The work performed in the duration of the IEF CHROMATIN IN SKIN has shown to be successful. Using a system to inactivate a large set of genes individually we have devised a strategy to infer functional and genetic interactions between chromatin-factors in a primary human adult stem cell system. This has led to profound insight into how stem cells regulate the genes required at different stages of maturation. Furthermore, using contemporary genome-wide localisation approaches an bioinformatics we have provided evidence explaining why this system is very robust and resistant to pertubation.

First we developed methods to initiate primary human epidermal stem cell differentiation using distinct stimuli in culture. Second we optimised transfection protocols to allow silencing of the chromatin-factors of our interest. This, in combination with our quantitative read-out and our newly established conditions for induction of differentiation, enabled us to determine the role of a set of 332 chromatin related factors in epidermal differentiation and self-renewal. The resulting dataset of approximately 5 000 quantitative functional data-points was subjected to bioinformatics analysis based on logic and methodology used in conventional mRNA expression profiling studies.

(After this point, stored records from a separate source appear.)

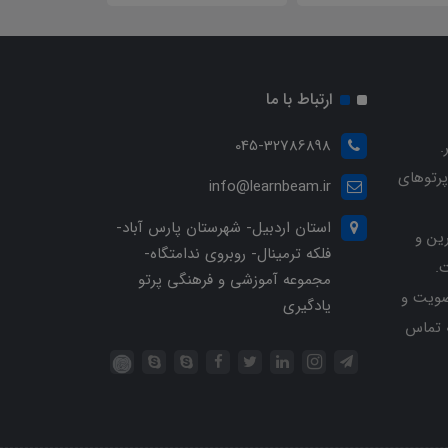
ارتباط با ما
045-32786898
.
پرتوهای
info@learnbeam.ir
استان اردبیل- شهرستان پارس آباد-
ین و
فلکه ترمینال- روبروی ندامتگاه-
.
مجموعه آموزشی و فرهنگی پرتو
ویت و
یادگیری
خرید با شماره تلفن 04532786898 تماس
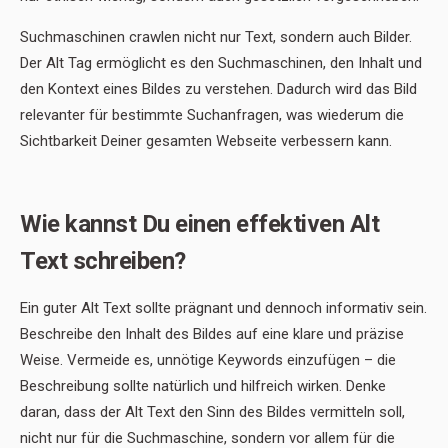
Suchmaschinen crawlen nicht nur Text, sondern auch Bilder.
Der Alt Tag ermöglicht es den Suchmaschinen, den Inhalt und
den Kontext eines Bildes zu verstehen. Dadurch wird das Bild
relevanter für bestimmte Suchanfragen, was wiederum die
Sichtbarkeit Deiner gesamten Webseite verbessern kann.
Wie kannst Du einen effektiven Alt
Text schreiben?
Ein guter Alt Text sollte prägnant und dennoch informativ sein.
Beschreibe den Inhalt des Bildes auf eine klare und präzise
Weise. Vermeide es, unnötige Keywords einzufügen – die
Beschreibung sollte natürlich und hilfreich wirken. Denke
daran, dass der Alt Text den Sinn des Bildes vermitteln soll,
nicht nur für die Suchmaschine, sondern vor allem für die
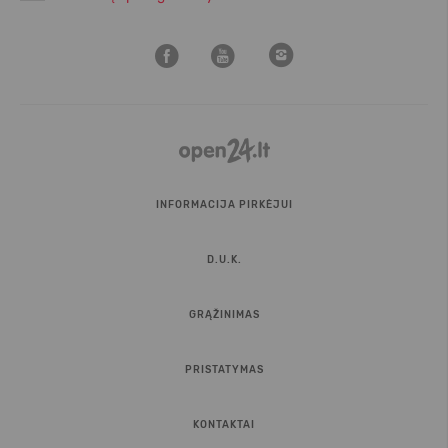
INFORMACIJA PIRKĖJUI
D.U.K.
GRĄŽINIMAS
PRISTATYMAS
KONTAKTAI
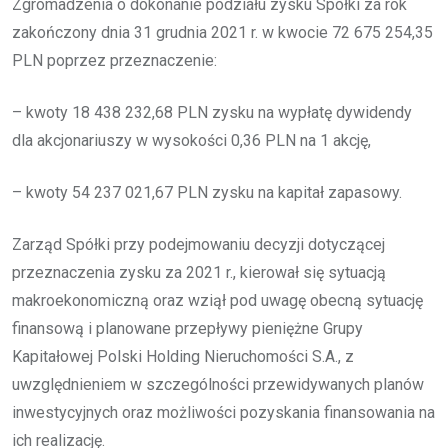
Zgromadzenia o dokonanie podziału zysku Spółki za rok
zakończony dnia 31 grudnia 2021 r. w kwocie 72 675 254,35
PLN poprzez przeznaczenie:
– kwoty 18 438 232,68 PLN zysku na wypłatę dywidendy
dla akcjonariuszy w wysokości 0,36 PLN na 1 akcję,
– kwoty 54 237 021,67 PLN zysku na kapitał zapasowy.
Zarząd Spółki przy podejmowaniu decyzji dotyczącej
przeznaczenia zysku za 2021 r., kierował się sytuacją
makroekonomiczną oraz wziął pod uwagę obecną sytuację
finansową i planowane przepływy pieniężne Grupy
Kapitałowej Polski Holding Nieruchomości S.A., z
uwzględnieniem w szczególności przewidywanych planów
inwestycyjnych oraz możliwości pozyskania finansowania na
ich realizację.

The rediscovery of two known epigenetic mechanisms implicated in epidermal self-renewal validated our approach. Strikingly, we found that these mechanisms are functionally connected. In addition, we could show that they form a functional network with two newly implicated chromatin complexes.

Using Chromatin immunoprecipitation coupled to massively parallel sequencing (ChIP-seq) we found that this network targets several distinct downstream gene sets, reaffirming the robustness of this network.